出典
背景
  • dCas9と蛍光分子を組み合せることでゲノム遺伝子座の可視化が可能になったが標的遺伝子座に多数の蛍光分子を結合させる必要がある。このため、標的細胞に多数のgRNAsを一様に送達する手段がない限り、可視化は実際には反復配列が存在するゲノム領域に限られる。 

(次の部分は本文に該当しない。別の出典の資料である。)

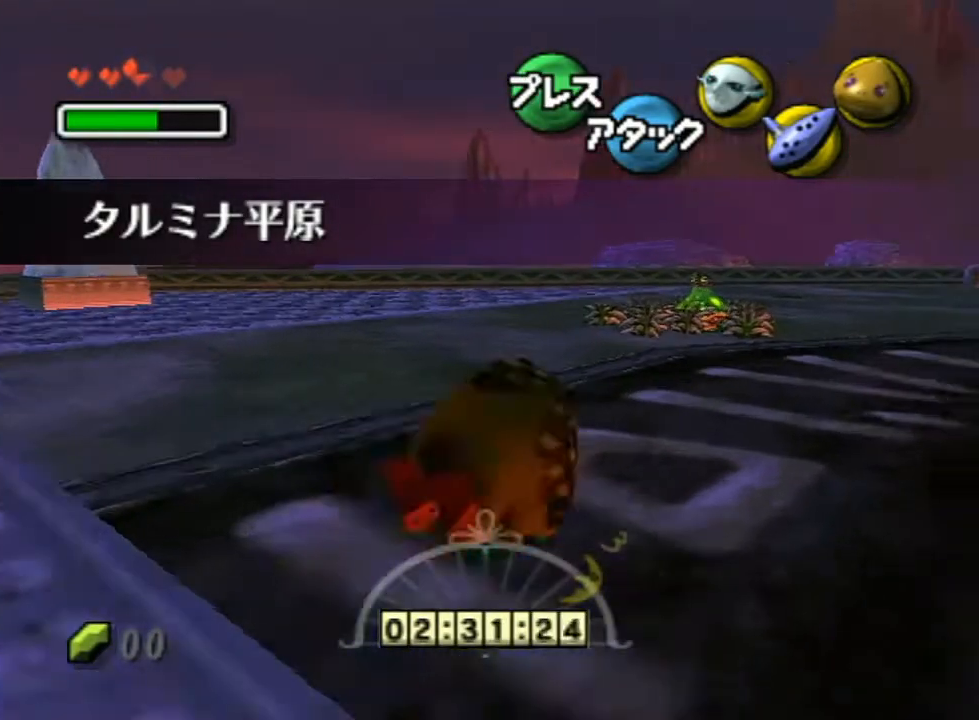
{"buttons": ["A"], "left_stick": "up", "right_stick": "center", "events": [[17, "left_stick", "up"]]}
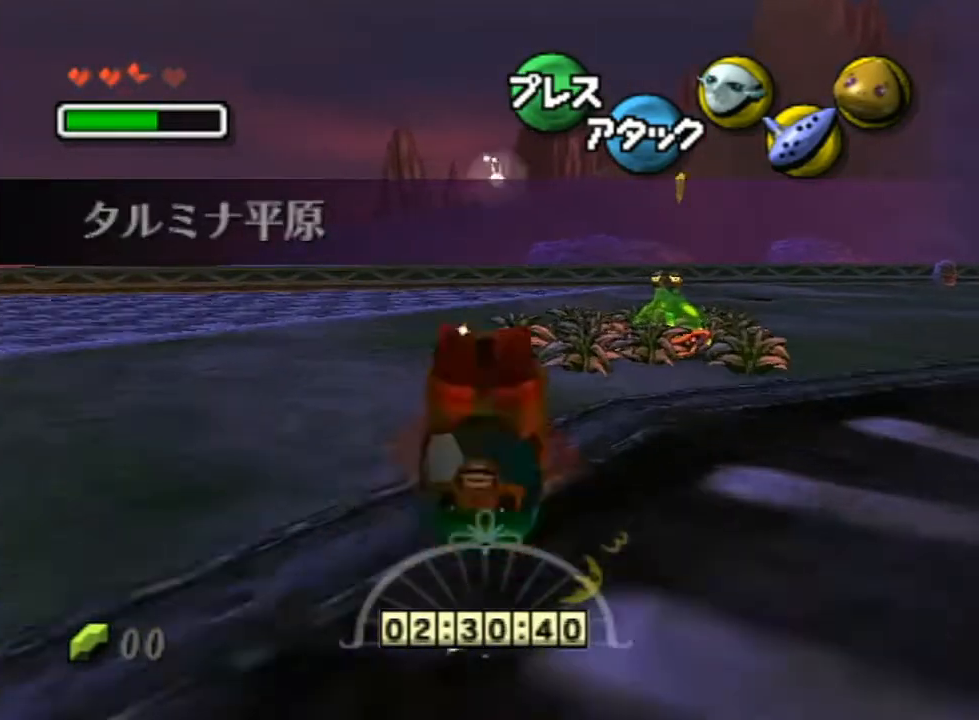
{"buttons": ["A"], "left_stick": "up-right", "right_stick": "center", "events": [[467, "left_stick", "up-right"]]}
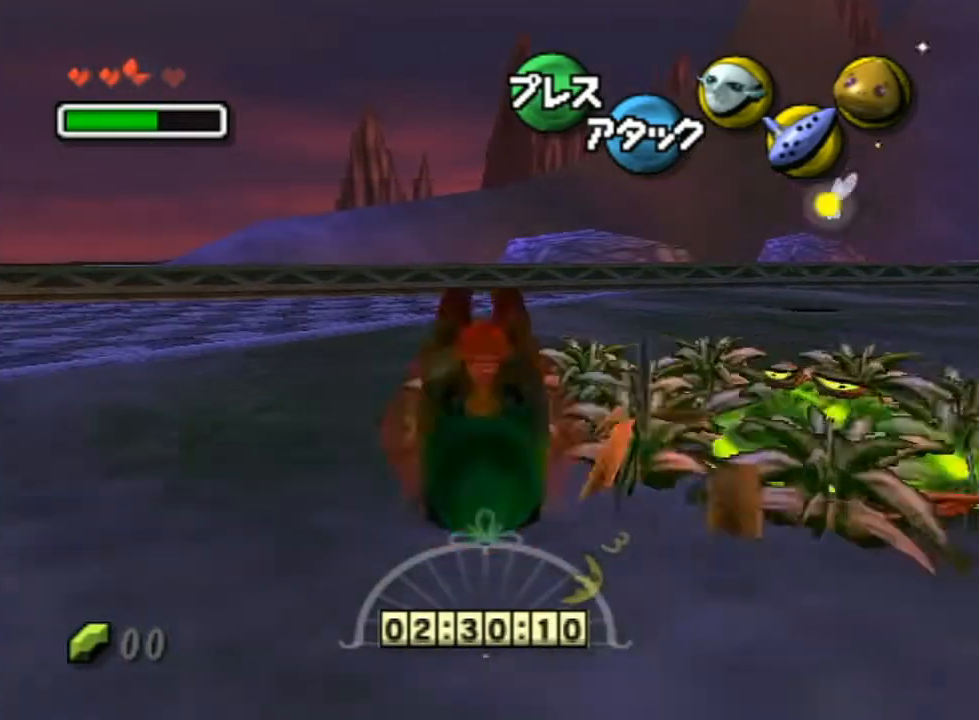
{"buttons": ["A"], "left_stick": "up-right", "right_stick": "center", "events": []}
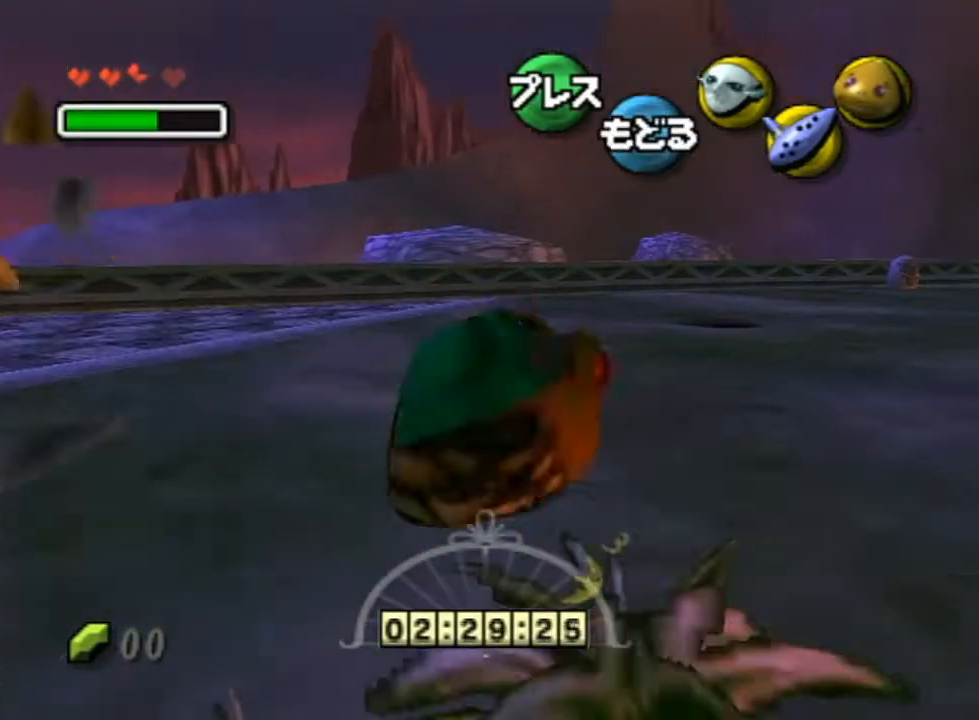
{"buttons": ["A"], "left_stick": "up-right", "right_stick": "center", "events": []}
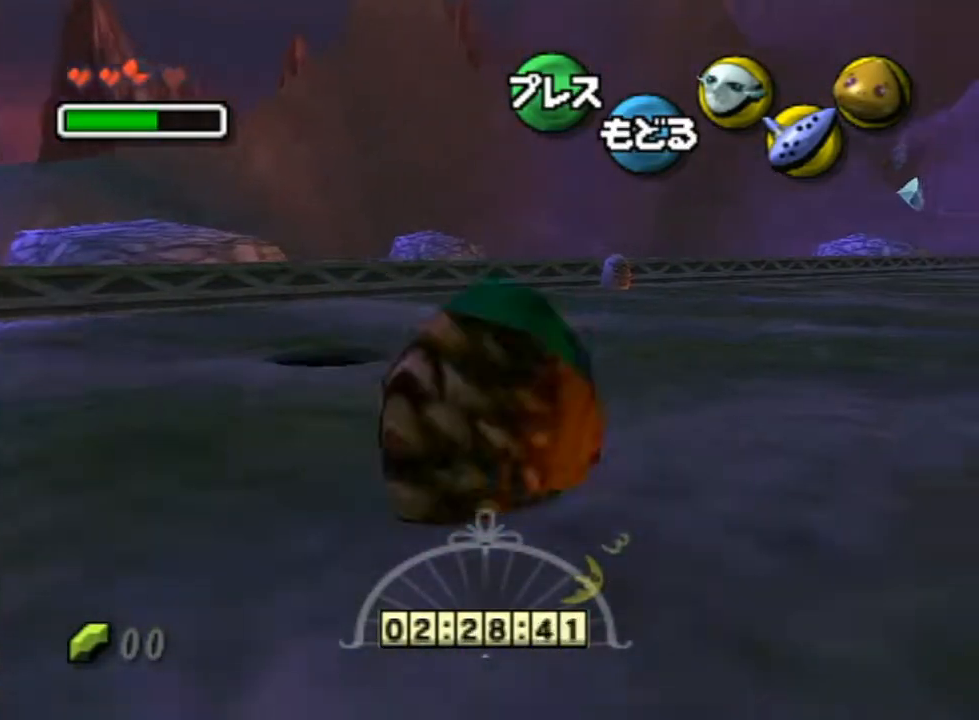
{"buttons": ["A"], "left_stick": "up-right", "right_stick": "center", "events": []}
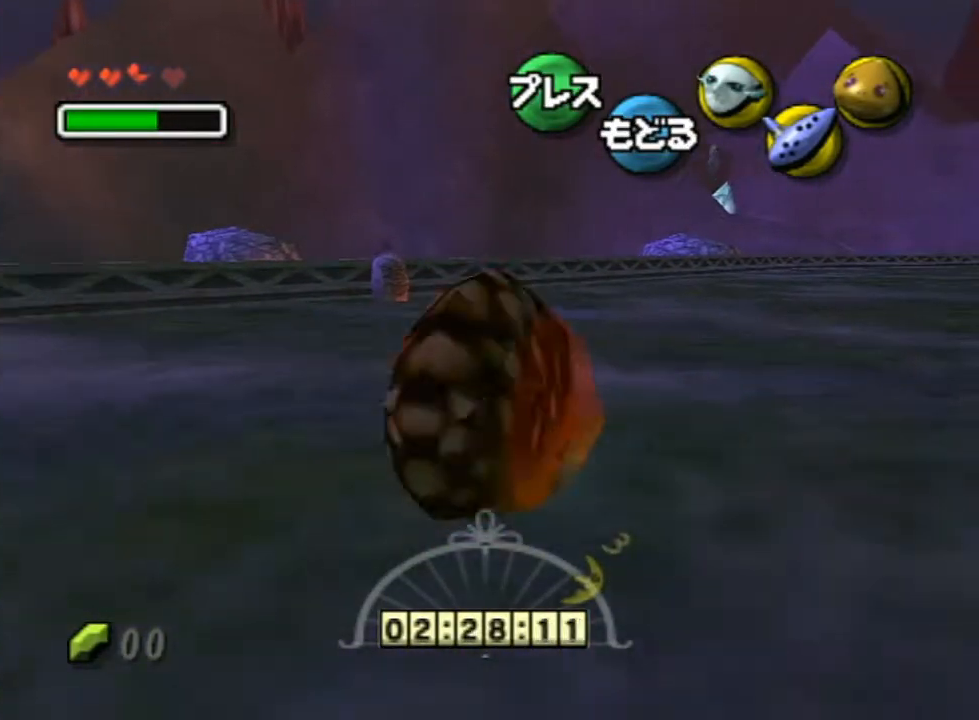
{"buttons": ["A"], "left_stick": "up-right", "right_stick": "center", "events": []}
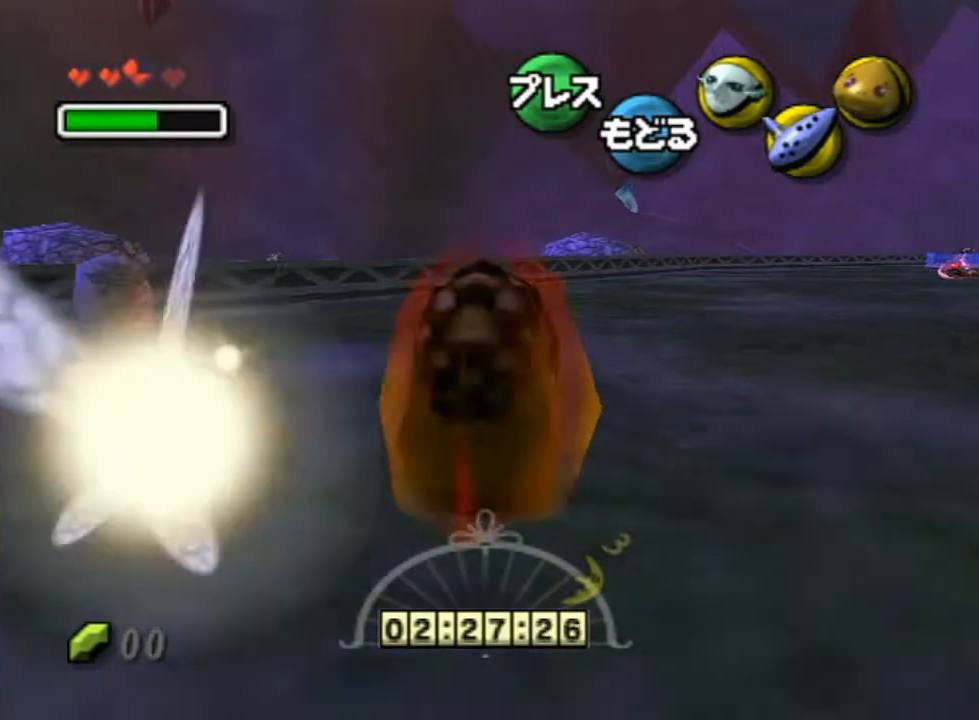
{"buttons": ["A"], "left_stick": "up", "right_stick": "center", "events": [[117, "left_stick", "up"]]}
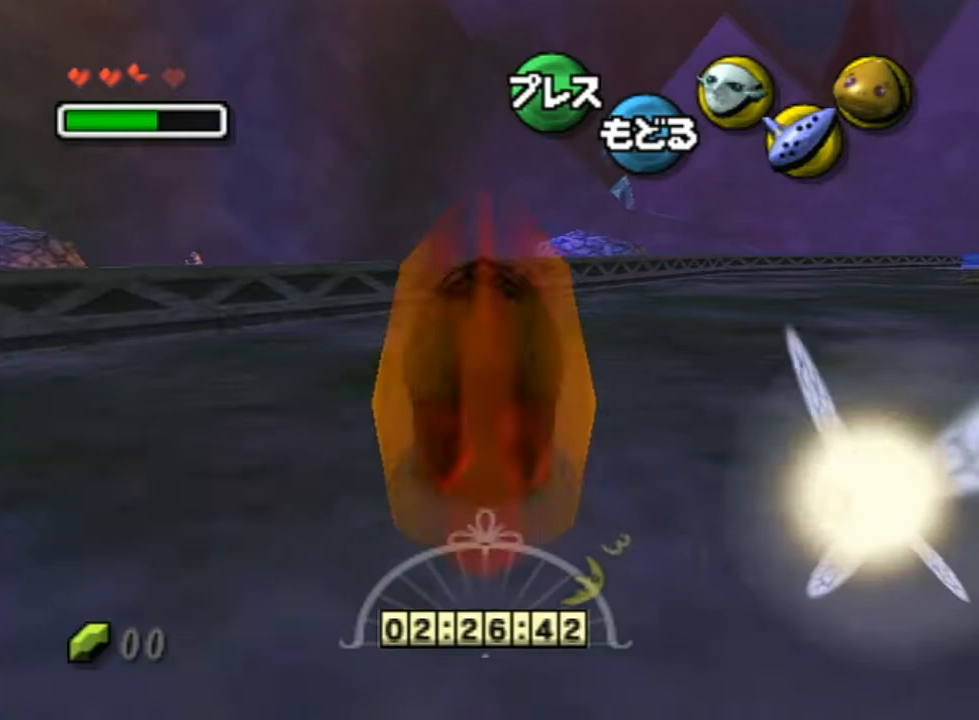
{"buttons": [], "left_stick": "up", "right_stick": "center", "events": [[483, "A", "up"]]}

  • スタンフォード大学のJoanna Wysockらは今回、多数のsgRNAsを単一ベクターで送達可能とするCARGO (chimeric array of gRNA oligonucleotides)法を開発し、反復配列が存在しないシスエレメントの可視化を実現し、マウスES細胞 (mESCs)が、胚盤葉上層様細胞 (mEpiLCs: epiblast-like cells)まで分化する過程におけるエンハンサーとプロモーターの局在と動きをリアルタイムで追跡した。
CARGO法
  • 複数のgRNAsのi番目のgRNAの前半とi+1番目のgRNAの後半をそれぞれの突出末端を介しBpiI制限酵素切断部位を挟んで融合したハイブリッドDNAオリゴヌクレオチドとgRNAスキャフォールド、Pol Ⅲ終結シグナルおよびヒトU6プロモーターからなる定常配列とライゲーションしてミニサークル化し、続いて多種類のミニサークルをBpiIで切断して線状にし、突出末端を介して全長を回復したgRNAsをワンポット反応で送達ベクターに組み込む(原著論文 Fig. 1参照).
シスエレメントによる転写調節の新モデル'stirring model'提唱
  • シスエレメントは転写が進行していない状態では全てサブ拡散的 (subdiffusive)に振る舞うが、転写が始まった遺伝子のシスエレメントは相対的な運動性が向上する。この向上はRNA Pol Ⅱの活性を遮断すると逆転する。
  • 著者らは、熱運動に依存するサブ拡散で特徴付けられる基底状態 (slow)から、RNA Pol IIそしてまたはそれに相関するATPアーゼがもたらす非熱性刺激により運動性向上(fast)へと向かうことで、転写とシスエレメントが共役するに至り、トポロジカル関連ドメイン(TAD)のような染色体の3次元ドメインの半径が比較的安定していると仮定して、転写と共役して遠位のエンハンサーと近位のプロモーターがより頻繁に接触するモデル'stirring model'を提唱した(原著論文 Fig. 4E参照)
  • このモデルは、「転写開始 -> エンハンサーとプロモーターの接触高頻度へ -> 転写亢進」のポジティブフィードバックが起こることを意味し、エンハンサーとプロモーターが安定なループを形成して転写を制御するモデルとは異なる動的なモデルである。